Tous égaux face au bruit?
Qu’il s’agisse d’un vrombissement de moto, d’éclats de voix en pleine nuit, du cliquetis d’un ongle pianotant sur un coin de table, les exemples sont infinis et aboutissent à une certitude: non, nous ne sommes pas égaux face aux bruits qui nous assaillent. Face à un même éclat sonore, certains éprouveront de l’enthousiasme, d’autres de l’amusement ou le plus vif des agacements. Dans la balance?
«Une équation mêlant notre mémoire et tous les souvenirs sonores qu’elle recèle ainsi que notre état émotionnel au moment où le bruit survient. Et, bien souvent, en découle une anticipation que notre cerveau ne peut s’empêcher de réaliser, associant par exemple un claquement de portière à un cambriolage imminent si l’on a déjà vécu un tel événement», explique le Dr Stephen Perrig, neurologue et médecin adjoint au service de pneumologie, membre de l’équipe du centre de médecine du sommeil des Hôpitaux universitaires de Genève (HUG).
Et chez certaines personnes, la conjugaison de ces facteurs aboutit à un état d’alerte excessif, les rendant irritables la journée et mettant en péril la qualité de leur sommeil la nuit. «Pendant le sommeil, quand nos yeux sont fermés, que notre système moteur et somatosensoriel (système captant les messages sensoriels à la surface du corps, ndlr) n’est pas sollicité, nos oreilles, elles, restent «ouvertes» et le cerveau est à l’écoute. Il ne va alors ainsi cesser de scanner et de trier chaque information auditive, selon ce même prisme individuel alliant notamment état émotionnel et vécu», poursuit l’expert. Et c’est ainsi qu’un bruit passera inaperçu pour certains mais déclenchera un réveil brutal pour d’autres. Dès lors, de jour comme de nuit, les situations peuvent être extrêmes. De là à parler de pathologie? «Même si l’agacement pour certains bruits porte aujourd’hui un nom, la misophonie, on ne la considère pas comme une maladie en soi, mais plutôt comme un trouble derrière lequel peut se cacher autre chose, comme un traumatisme passé ou un état de stress excessif, indique le spécialiste. Quand la gêne devient trop envahissante, il ne faut pas hésiter à consulter, surtout lorsqu’elle affecte la qualité du sommeil, car les conséquences sur la santé sont pernicieuses mais bien réelles.»

Données de compréhension de graphiques
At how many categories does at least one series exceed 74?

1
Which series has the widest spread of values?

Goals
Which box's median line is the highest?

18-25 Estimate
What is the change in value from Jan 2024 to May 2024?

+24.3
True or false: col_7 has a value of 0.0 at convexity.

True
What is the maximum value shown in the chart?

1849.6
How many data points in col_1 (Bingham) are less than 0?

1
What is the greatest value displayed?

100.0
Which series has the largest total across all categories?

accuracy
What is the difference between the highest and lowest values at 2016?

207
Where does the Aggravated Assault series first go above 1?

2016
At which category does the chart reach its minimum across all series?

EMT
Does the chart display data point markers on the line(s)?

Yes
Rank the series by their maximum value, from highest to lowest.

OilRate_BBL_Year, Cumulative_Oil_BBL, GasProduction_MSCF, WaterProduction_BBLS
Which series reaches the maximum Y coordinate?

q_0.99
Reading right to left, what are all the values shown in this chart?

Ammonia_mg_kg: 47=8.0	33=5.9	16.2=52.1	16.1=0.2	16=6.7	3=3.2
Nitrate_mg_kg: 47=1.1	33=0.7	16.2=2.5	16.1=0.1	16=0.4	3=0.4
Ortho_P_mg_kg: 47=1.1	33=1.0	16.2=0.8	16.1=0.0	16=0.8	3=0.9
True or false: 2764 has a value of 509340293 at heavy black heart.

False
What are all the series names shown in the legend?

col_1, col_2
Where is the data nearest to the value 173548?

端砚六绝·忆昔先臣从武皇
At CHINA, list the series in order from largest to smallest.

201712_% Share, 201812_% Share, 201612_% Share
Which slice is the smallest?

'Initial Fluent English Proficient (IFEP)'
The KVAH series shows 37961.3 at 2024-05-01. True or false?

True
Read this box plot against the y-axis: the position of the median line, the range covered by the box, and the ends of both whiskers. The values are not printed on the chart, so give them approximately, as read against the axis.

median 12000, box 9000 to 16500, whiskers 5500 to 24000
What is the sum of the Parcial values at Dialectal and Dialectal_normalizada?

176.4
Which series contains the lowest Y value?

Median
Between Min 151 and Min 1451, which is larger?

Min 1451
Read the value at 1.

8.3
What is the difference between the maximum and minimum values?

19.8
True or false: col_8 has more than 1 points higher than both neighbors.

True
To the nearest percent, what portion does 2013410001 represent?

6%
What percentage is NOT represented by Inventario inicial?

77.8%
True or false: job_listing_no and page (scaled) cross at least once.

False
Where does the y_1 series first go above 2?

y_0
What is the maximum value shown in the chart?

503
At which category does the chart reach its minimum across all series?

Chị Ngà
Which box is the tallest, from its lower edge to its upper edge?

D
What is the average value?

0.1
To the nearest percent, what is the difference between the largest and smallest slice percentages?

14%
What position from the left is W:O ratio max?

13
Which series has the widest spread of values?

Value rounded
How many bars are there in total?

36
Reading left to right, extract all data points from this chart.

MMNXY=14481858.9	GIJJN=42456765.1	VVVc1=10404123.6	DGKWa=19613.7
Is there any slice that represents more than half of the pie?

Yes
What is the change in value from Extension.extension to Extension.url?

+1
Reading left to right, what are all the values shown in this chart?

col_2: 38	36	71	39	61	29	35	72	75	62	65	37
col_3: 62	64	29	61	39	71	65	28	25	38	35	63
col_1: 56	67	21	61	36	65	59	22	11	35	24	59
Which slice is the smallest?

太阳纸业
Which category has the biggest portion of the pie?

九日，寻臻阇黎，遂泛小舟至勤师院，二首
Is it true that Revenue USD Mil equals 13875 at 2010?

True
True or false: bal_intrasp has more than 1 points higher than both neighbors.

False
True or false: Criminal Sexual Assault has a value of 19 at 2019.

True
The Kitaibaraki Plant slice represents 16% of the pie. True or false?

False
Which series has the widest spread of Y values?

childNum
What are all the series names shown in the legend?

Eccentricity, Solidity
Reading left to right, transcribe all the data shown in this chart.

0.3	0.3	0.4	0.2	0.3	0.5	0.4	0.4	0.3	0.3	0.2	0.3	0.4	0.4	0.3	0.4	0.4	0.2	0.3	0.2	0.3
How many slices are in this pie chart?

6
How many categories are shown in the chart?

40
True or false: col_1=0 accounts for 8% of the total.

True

▶ **TRAVAIL DEMANDÉ**
Selon l'extrait sur le bruit, pourquoi un même bruit passe-t-il inaperçu chez certains dormeurs alors qu'il en réveille brutalement d'autres ? Répondez en une à trois phrases.

▶ **EXERCICE RÉALISÉ**
Pendant le sommeil, les yeux sont fermés et le système moteur et somatosensoriel n'est pas sollicité, mais les oreilles restent « ouvertes » et le cerveau reste à l'écoute. Il ne cesse de scanner et de trier chaque information auditive selon un prisme propre à chacun, qui allie notamment l'état émotionnel et le vécu.